Actualités of Monday, 27 October 2014

Source: Reuters

French general assesses Boko Haram's regional threat

Nigerian Islamist group Boko Haram is showing early signs of weakening, reducing the risk of a spillover into neighboring countries in West Africa's Sahel band, the head of France's military operation in the region told Reuters on Sunday.

General Jean-Pierre Palasset said there are signs that the militant group's strength has peaked - even though it has staged a series of deadly raids in Nigeria since the country's military announced a ceasefire deal last week, as well as battling government forces in neighboring Cameroon.

Palasset said in an interview that Maiduguri, capital of Nigeria's Borno state, had been at risk of falling into the insurgents' hands last month but he felt the situation had stopped deteriorating since then.

"The pressure's coming off near Maiduguri," he said at the French military headquarters for the region in Chad's capital, N'Djamena. "Apart from a few border villages Boko Haram is very much contained in Borno."

The Nigerian military also raised hopes that more than 200 schoolgirls kidnapped in April would be released under the deal it said had been struck with Boko Haram. However, the girls have yet to be freed and the violence has intensified.

Suspected Boko Haram militants killed at least 17 people and abducted dozens in a series of attacks in the central region of Borno State, the head of a local administration said on Sunday.

Cameroon's defense ministry spokesman said separately in a statement on Sunday that its troops had killed 39 Boko Haram fighters during three different incidents on Friday in the far north region near the border with Nigeria.

Boko Haram has fought a bloody five-year revolt mostly in northeastern Nigeria to carve out an Islamist enclave in the religiously-mixed nation. It has also carried out attacks in Niger as well as northern Cameroon.

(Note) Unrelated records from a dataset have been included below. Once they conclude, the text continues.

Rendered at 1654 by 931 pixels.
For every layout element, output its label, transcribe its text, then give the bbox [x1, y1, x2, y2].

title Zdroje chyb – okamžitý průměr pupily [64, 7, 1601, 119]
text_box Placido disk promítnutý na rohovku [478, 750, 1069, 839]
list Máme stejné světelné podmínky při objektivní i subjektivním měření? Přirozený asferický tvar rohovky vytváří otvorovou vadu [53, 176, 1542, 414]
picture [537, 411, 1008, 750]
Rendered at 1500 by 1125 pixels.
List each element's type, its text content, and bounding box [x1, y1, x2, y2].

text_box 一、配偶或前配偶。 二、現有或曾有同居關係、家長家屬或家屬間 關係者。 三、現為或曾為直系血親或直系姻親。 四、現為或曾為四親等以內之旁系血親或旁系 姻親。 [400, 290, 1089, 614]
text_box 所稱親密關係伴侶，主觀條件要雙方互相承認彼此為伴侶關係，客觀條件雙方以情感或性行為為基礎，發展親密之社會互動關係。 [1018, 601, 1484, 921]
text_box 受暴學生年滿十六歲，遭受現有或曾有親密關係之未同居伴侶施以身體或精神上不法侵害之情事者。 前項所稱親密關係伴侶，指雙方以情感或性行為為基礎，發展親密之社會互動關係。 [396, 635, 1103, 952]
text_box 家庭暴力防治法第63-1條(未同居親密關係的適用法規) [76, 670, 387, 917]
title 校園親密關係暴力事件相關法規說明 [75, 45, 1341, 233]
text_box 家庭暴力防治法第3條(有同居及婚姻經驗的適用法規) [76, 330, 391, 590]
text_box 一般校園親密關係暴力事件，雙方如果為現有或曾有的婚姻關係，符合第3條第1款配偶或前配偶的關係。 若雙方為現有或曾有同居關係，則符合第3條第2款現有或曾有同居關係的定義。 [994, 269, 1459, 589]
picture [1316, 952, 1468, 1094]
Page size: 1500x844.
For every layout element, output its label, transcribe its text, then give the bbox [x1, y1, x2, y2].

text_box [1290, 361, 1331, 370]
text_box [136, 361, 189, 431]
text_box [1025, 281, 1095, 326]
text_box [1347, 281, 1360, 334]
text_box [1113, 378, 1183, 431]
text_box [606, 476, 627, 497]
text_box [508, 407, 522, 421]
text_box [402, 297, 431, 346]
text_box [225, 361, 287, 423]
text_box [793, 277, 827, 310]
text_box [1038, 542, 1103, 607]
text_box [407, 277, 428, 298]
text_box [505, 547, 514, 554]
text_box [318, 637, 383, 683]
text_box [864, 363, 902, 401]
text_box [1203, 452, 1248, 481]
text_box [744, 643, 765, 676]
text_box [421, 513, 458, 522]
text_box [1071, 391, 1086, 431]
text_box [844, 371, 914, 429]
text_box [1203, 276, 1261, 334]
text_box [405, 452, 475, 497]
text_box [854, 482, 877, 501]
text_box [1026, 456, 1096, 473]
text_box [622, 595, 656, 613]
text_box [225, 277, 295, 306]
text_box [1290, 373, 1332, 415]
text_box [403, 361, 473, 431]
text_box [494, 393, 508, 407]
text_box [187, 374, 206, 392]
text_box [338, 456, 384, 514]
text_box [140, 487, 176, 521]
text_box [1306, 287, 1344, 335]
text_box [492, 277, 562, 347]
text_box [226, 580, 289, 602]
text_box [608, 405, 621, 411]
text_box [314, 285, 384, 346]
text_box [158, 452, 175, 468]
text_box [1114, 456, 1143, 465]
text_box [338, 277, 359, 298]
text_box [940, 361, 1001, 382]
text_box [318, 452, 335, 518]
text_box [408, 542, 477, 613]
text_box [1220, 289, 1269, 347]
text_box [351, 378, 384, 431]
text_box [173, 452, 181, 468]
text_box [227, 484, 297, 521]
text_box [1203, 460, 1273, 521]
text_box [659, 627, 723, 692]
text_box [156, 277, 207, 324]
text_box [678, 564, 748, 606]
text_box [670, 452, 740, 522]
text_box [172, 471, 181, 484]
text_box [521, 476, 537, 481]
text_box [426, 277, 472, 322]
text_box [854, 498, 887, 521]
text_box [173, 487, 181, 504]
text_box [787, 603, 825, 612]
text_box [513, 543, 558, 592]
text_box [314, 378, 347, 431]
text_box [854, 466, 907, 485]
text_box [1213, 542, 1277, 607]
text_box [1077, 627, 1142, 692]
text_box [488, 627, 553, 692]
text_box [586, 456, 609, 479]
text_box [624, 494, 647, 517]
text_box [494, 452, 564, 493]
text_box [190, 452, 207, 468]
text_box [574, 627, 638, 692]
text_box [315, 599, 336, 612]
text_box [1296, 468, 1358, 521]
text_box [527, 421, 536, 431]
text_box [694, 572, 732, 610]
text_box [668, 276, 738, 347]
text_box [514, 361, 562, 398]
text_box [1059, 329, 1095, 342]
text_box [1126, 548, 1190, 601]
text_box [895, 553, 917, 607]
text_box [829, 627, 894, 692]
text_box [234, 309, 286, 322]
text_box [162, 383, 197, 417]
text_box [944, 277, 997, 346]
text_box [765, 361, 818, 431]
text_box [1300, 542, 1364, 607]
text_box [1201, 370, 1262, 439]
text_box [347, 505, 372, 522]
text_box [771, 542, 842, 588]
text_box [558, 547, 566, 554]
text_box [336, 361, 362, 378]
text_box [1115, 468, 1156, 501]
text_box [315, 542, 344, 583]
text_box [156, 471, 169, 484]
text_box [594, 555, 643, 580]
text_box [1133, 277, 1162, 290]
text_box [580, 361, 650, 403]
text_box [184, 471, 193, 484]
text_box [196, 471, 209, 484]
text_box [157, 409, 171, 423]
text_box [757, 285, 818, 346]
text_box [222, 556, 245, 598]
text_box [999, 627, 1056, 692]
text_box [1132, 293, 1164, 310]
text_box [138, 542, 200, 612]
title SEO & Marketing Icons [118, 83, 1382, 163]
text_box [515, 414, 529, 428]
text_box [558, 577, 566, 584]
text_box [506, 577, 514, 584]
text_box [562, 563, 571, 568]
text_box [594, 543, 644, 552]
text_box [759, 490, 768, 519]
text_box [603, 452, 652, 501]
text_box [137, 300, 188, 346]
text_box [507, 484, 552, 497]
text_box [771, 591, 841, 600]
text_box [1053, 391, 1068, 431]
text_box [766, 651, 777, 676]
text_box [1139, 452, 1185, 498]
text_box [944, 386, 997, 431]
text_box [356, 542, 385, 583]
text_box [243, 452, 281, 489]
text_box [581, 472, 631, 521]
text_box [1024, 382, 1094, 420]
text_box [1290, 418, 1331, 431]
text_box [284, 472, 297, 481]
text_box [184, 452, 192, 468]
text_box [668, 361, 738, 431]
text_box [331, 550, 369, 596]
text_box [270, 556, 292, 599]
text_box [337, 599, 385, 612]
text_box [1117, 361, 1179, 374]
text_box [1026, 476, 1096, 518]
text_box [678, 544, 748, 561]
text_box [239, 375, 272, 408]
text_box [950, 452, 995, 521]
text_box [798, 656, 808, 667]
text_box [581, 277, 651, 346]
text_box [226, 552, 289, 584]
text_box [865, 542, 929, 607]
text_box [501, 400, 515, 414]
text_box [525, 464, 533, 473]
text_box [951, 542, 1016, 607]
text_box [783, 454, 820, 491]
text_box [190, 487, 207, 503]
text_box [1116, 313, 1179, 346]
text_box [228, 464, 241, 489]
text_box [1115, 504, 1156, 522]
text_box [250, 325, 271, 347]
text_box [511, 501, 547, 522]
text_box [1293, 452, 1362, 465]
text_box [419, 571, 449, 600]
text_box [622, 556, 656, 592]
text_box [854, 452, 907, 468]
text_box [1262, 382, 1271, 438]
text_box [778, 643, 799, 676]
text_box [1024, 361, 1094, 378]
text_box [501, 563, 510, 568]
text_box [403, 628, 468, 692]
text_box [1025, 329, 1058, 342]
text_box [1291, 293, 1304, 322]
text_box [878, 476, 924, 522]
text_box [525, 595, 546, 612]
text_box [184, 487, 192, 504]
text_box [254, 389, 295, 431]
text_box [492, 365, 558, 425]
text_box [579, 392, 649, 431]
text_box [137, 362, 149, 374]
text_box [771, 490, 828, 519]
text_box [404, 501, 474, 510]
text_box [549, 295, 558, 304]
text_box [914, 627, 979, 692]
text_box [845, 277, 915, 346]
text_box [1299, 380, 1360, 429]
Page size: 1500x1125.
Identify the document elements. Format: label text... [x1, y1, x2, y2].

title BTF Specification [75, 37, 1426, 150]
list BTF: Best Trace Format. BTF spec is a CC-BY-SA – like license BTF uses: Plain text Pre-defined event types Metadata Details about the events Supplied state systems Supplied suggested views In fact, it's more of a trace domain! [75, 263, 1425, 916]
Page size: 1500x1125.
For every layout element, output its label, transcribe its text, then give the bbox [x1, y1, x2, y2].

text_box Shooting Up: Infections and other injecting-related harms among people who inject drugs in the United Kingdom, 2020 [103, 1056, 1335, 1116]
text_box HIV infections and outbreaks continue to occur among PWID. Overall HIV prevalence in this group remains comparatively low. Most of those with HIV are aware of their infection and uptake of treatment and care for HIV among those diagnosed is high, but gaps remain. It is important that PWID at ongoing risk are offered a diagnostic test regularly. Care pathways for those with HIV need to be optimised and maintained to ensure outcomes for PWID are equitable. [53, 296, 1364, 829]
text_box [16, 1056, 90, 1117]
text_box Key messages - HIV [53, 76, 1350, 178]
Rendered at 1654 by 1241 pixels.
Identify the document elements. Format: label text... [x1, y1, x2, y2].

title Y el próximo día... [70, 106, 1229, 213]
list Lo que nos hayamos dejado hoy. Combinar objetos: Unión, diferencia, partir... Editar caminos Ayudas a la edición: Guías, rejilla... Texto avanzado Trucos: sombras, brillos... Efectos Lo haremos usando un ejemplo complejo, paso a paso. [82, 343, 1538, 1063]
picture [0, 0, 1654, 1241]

Fears that it could destabilize the region have prompted the leaders of Chad, Nigeria, Benin, Niger and Cameroon to set up a multinational force to tackle the insurgents.

Palasset heads France's Operation Barkhane, a separate drive which is focused on fighting Islamic militants in the Sahel, a sparsely populated arid strip running the breadth of West Africa. But the 3,000-strong force also carries out surveillance work on Boko Haram whose stronghold is less than 100 km (60 miles) away from its base.

Any decision to begin direct military action against Boko Haram would have to come from Paris, Palasset said. Patricia Adam, head of the defense commission to the French National Assembly, said it was not France's job to lead operations against the group.

"It's the role of African armed forces. They have just asked for help with logistics and intelligence and general know-how from our forces to help them with their own operations," she said on Sunday during a visit to the base.

Palasset, who has served in Afghanistan and Ivory Coast, said that the security situation in northern Mali was degenerating, partly due to the fact that such groups were finding sanctuary in southern Libya.

France deployed its troops to Mali in 2012 after Islamic extremists seized the desert north. Troops have since been redeployed, although France still assists a U.N. peacekeeping force there.